The year is 1939. As war breaks out across Europe, nine-year-old Susie and her older sister Gyll are dispatched to Africa by their mother. Alone on the dusty continent, the sisters find little sympathy in their new guardians, and little to like about their new way of life: patched-up clothes, a 6 o'clock bedtime (a particular indignity), and regular obsessive cleanliness rituals. Their continued presence a nuisance, and overwhelmed by fear of doing the wrong thing, Susie and Gyll seek an ally in Mavis, the only other child of the house, but it's a relationship that becomes tinged with jealousy.
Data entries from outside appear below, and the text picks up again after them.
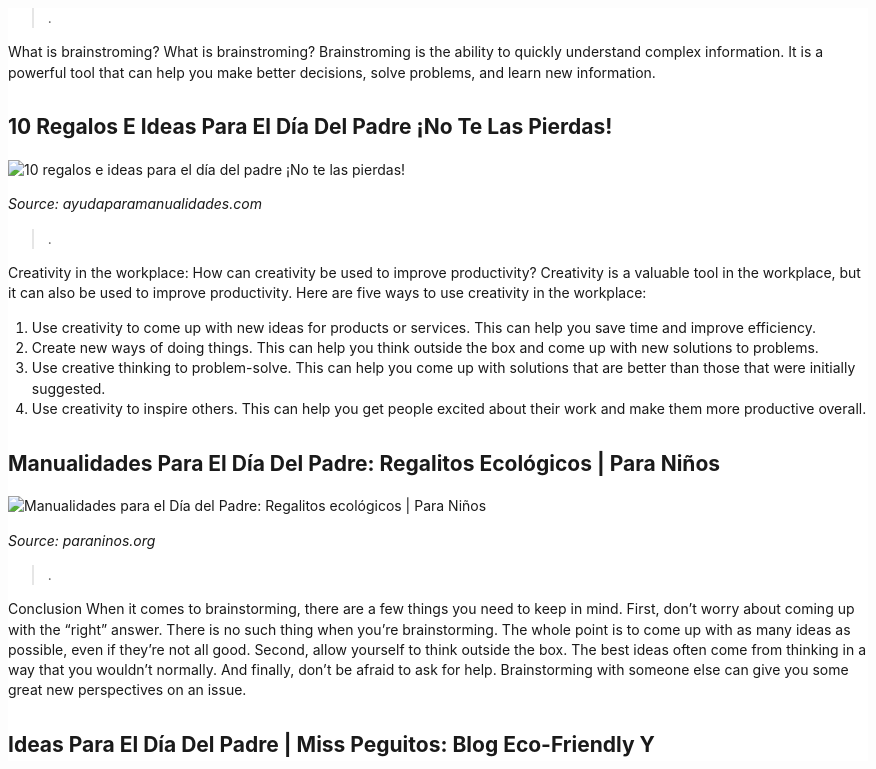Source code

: >. 

	

What is brainstroming?
What is brainstroming? Brainstroming is the ability to quickly understand complex information. It is a powerful tool that can help you make better decisions, solve problems, and learn new information.

    
## 10 Regalos E Ideas Para El Día Del Padre ¡No Te Las Pierdas!

<img loading=lazy src="https://ayudaparamanualidades.com/wp-content/uploads/2017/03/ideas-para-el-dia-del-padre.jpg" onerror="this.onerror=null;this.src='https://tse4.mm.bing.net/th?id=OIP.6MUybK6rfuf2gKkxx5r8_gHaHa&amp;pid=15.1';" alt="10 regalos e ideas para el día del padre ¡No te las pierdas!">

_Source: ayudaparamanualidades.com_

>. 

	

Creativity in the workplace: How can creativity be used to improve productivity?
Creativity is a valuable tool in the workplace, but it can also be used to improve productivity. Here are five ways to use creativity in the workplace: 
1. Use creativity to come up with new ideas for products or services. This can help you save time and improve efficiency. 
2. Create new ways of doing things. This can help you think outside the box and come up with new solutions to problems. 
3. Use creative thinking to problem-solve. This can help you come up with solutions that are better than those that were initially suggested. 
4. Use creativity to inspire others. This can help you get people excited about their work and make them more productive overall. 

    
## Manualidades Para El Día Del Padre: Regalitos Ecológicos | Para Niños

<img loading=lazy src="http://paraninos.org/wp-content/uploads/2017/06/maxresdefault-1.jpg" onerror="this.onerror=null;this.src='https://tse4.mm.bing.net/th?id=OIP.z2CFHlLW_gqSzcc5SFgaSwHaEK&amp;pid=15.1';" alt="Manualidades para el Día del Padre: Regalitos ecológicos | Para Niños">

_Source: paraninos.org_

>. 

	

Conclusion
When it comes to brainstorming, there are a few things you need to keep in mind. First, don’t worry about coming up with the “right” answer. There is no such thing when you’re brainstorming. The whole point is to come up with as many ideas as possible, even if they’re not all good. Second, allow yourself to think outside the box. The best ideas often come from thinking in a way that you wouldn’t normally. And finally, don’t be afraid to ask for help. Brainstorming with someone else can give you some great new perspectives on an issue.

    
## Ideas Para El Día Del Padre | Miss Peguitos: Blog Eco-Friendly Y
Feeling increasingly abandoned as the years pass and letters from home become ever more infrequent, the sisters begin to dream desperately of escape; if only they could go home, everything would return back to the ways things used to be. But when they do finally arrive home and get off the boat, no one is there to greet them. Gradually they learn that their mother has joined the Polish army and that their father has taken on a mistress, who has moved into the family home. Life only gets stranger when they are sent off to the baffling Cheltenham Ladies College, where English boarding school life only adds to their feelings of alienation.
Recounting a youth filled with both hope and despair, Susan Kennaway writes with a charm and honesty of the challenges of growing up during evacuation. The Yellow Duster Sisters is a wonderfully evocative and moving exploration of the shifting nature of wartime family relationships.